The reason to get to the bottom of this nail business is that otherwise the city can be a complete mystery. You are standing on the corner, things are dirty or not, unbearably hot or not; and you look up and, just at the level above where you had been looking before, there is a nail salon. Try it. Go outside and look at what you look at first. Then look up. Not all the way up. We’re talking about the sky here. Now, what do you see? A nail salon. Exactly.
From Mercedes at Times Nail (go to Times Square at Forty-second Street, look up) we have a description of what happens at a nail salon – or, rather, what process on the part of the nail worker is involved. We give the basic process (five dollars and twenty cents). Where our conversation with Mercedes was in Spanish, we give a translation.
- Pongo la mano in the agua. I put the hand in the water.
- Other hand.
- I cut the cuticle.
- Put cream, give you a massage.
- La base. The base
- The other hand –hago lo mismo. I do the same.
- When I have bothhands ready, I put on the top.
When you walk into Times Nail, you see an ordinary-looking room with plenty of air and light. There are ample windows (a good, big window that can support a sign is one of the requisites of a nail salon); there is a feeling of spaciousness, because the nine-step operation described by Mercedes doesn’t take up a lot of room. Mercedes sits at a small table. It almost seems like a miniature. The whole nail-salon business almost seems like a miniature. It almost seems like something that is being done for fun, although it may also be a part of the alarming trend toward separation: the separation of things that really work from things that don’t work anymore. A nail salon doesn’t have big start-up costs, and no license is necessary, and you can run it without understanding English down to the last detail. It is a self-explanatory business. Everyone understands what is going to happen. The owner of Times Nail is a young woman called Joy Hong. She told us that the nail-salon business has real advantages for people who are learning English, like our acquaintance Mercedes. Mercedes is studying English. She had a book in her lap. She is from Cartagena, Colombia, where there are no nail salons. She is shy at moments, but always intelligent and aware. We asked her what she was reading. It was this paragraph in an English-study book: “Yo hemos enseñado que los dos verbos más importantes del idioma inglés so los verbos to be y to have,” which means, “We have already demonstrated that the two most important verbs of the English language are the verbs to be and to have.”

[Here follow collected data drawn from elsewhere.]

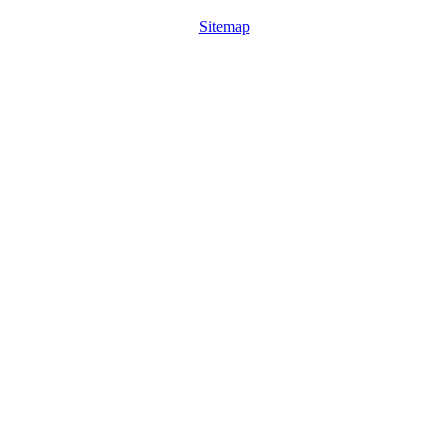
Sitemap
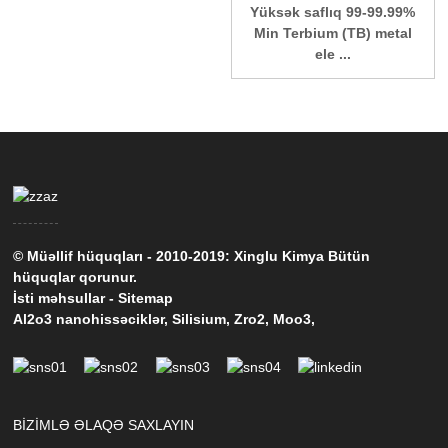
Yüksək saflıq 99-99.99%
Min Terbium (TB) metal
ele ...
© Müəllif hüquqları - 2010-2019: Xinglu Kimya Bütün
hüquqlar qorunur.
İsti məhsullar
-
Sitemap
Al2o3 nanohissəciklər
,
Silisium
,
Zro2
,
Moo3
,
BIZIMLƏ ƏLAQƏ SAXLAYIN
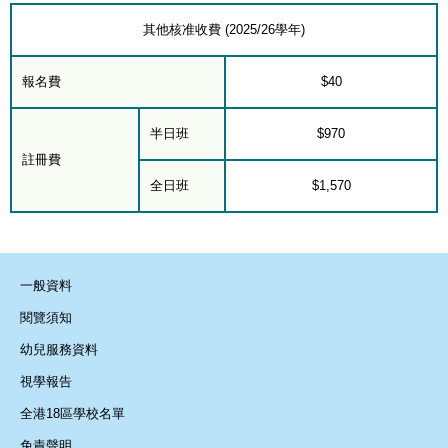
其他核准收費 (2025/26學年)
報名費
$40
半日班
$970
註冊費
全日班
$1,570
一般資料
閱覽須知
幼兒服務資料
視學報告
全港18區學校名單
免責聲明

It’s not too soon to talk to people who have memories of nail salons. “This is where I stood and watched for about forty-five minutes, three months ago,” a young man told us. We were standing on Fifty-eighth Street just east of Fifth Avenue. “Let’s stand here and watch. They are right up there. Occasionally, you’ll see women gliding by the windows. The faces are what I watch, and the way they use their hands. Something wonderful is going on. It’s no luminous; beauty is not what is going in their faces, I think. Stand here and watch them as they leave; watch their hands. Here’s someone – I wonder if she’s going to use her hands. They don’t want to really handle anything; they hold their hands out, the fingers are spread. She’s being less careful. Here’s another one; she’s being careful. We haven’t seen an extreme case. Now, here: the right hand is chopping at the left hand; she is rubbing the palms. There’s a face! There is something about being touched with no affectionate purpose, but affectionately.”
“The way barbers were for me who got a shave every day,” we said.
“I’ve never done that. My father used to do that a lot.”
We felt the pressure of nail salons all around us: Pikaso 2 Nail (Sixth Avenue between Forty-sixth and Forty-seventh, second floor); AAA Fingernail (Fifth Avenue between Forty-seventh and Forty-eighth, second floor); A.C.I. Fingernail (next block up on Fifth, second floor). Everywhere, not quite secretly, women were going through the process.
“I have watched my mother, at seven in the morning,” our friend said, “making a very intense, intricate motion with her fingers, using something like an Eskimo’s tool – very delicate. This tool was like a spoon with the sides cut off, concave at the end, with two barbs coming out from the sides. She was cutting her cuticles. It reminded me of the tools Melville talked about in ‘Moby Dick.’”
“Now, really,” we said.
“I will bring you an illustration,” he said. He did.